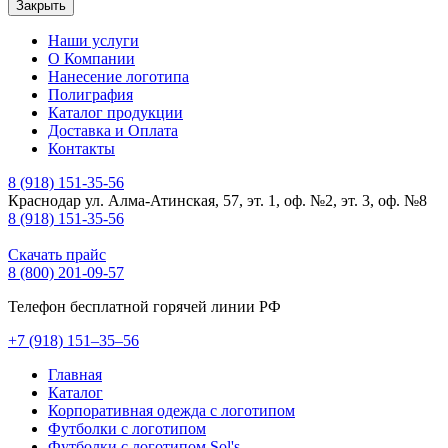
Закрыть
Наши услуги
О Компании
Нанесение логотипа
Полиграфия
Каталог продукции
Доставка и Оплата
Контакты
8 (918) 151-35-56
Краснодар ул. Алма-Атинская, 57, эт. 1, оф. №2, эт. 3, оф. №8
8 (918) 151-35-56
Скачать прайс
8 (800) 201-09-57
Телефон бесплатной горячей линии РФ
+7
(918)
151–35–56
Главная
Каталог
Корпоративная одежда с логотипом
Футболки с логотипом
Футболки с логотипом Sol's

▬▬▬▬▬▬

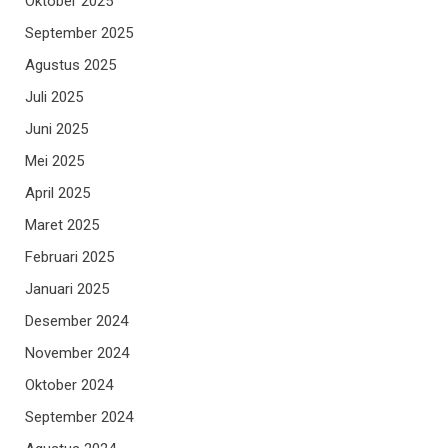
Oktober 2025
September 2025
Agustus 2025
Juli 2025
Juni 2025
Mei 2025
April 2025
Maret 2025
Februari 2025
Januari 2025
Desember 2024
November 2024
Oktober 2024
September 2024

▬▬▬▬▬▬

• [Task statement] All lines of the entries above where "Футболки" turns up should be reported.

• [Answer box]
Футболки с логотипом
Футболки с логотипом Sol's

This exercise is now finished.